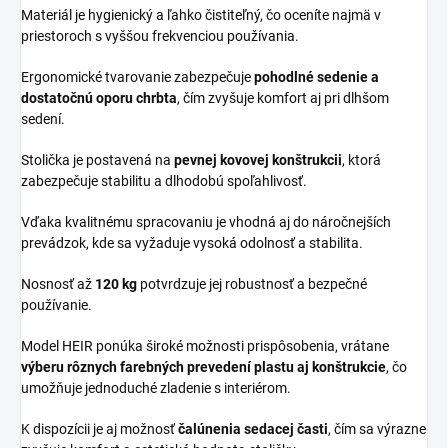
Materiál je hygienický a ľahko čistiteľný, čo oceníte najmä v
priestoroch s vyššou frekvenciou používania.
Ergonomické tvarovanie zabezpečuje
pohodlné sedenie a
dostatočnú oporu chrbta
, čím zvyšuje komfort aj pri dlhšom
sedení.
Stolička je postavená na
pevnej kovovej konštrukcii
, ktorá
zabezpečuje stabilitu a dlhodobú spoľahlivosť.
Vďaka kvalitnému spracovaniu je vhodná aj do náročnejších
prevádzok, kde sa vyžaduje vysoká odolnosť a stabilita.
Nosnosť až
120 kg
potvrdzuje jej robustnosť a bezpečné
používanie.
Model HEIR ponúka široké možnosti prispôsobenia, vrátane
výberu rôznych farebných prevedení plastu aj konštrukcie
, čo
umožňuje jednoduché zladenie s interiérom.
K dispozícii je aj možnosť
čalúnenia sedacej časti
, čím sa výrazne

» **Your objective**
In the listing above, take the line containing "umožňuje jednoduché zladenie s interiérom." as the start and write out every line through the last one exactly, with nothing added.

» **Exercise solution**
umožňuje jednoduché zladenie s interiérom.
K dispozícii je aj možnosť
čalúnenia sedacej časti
, čím sa výrazne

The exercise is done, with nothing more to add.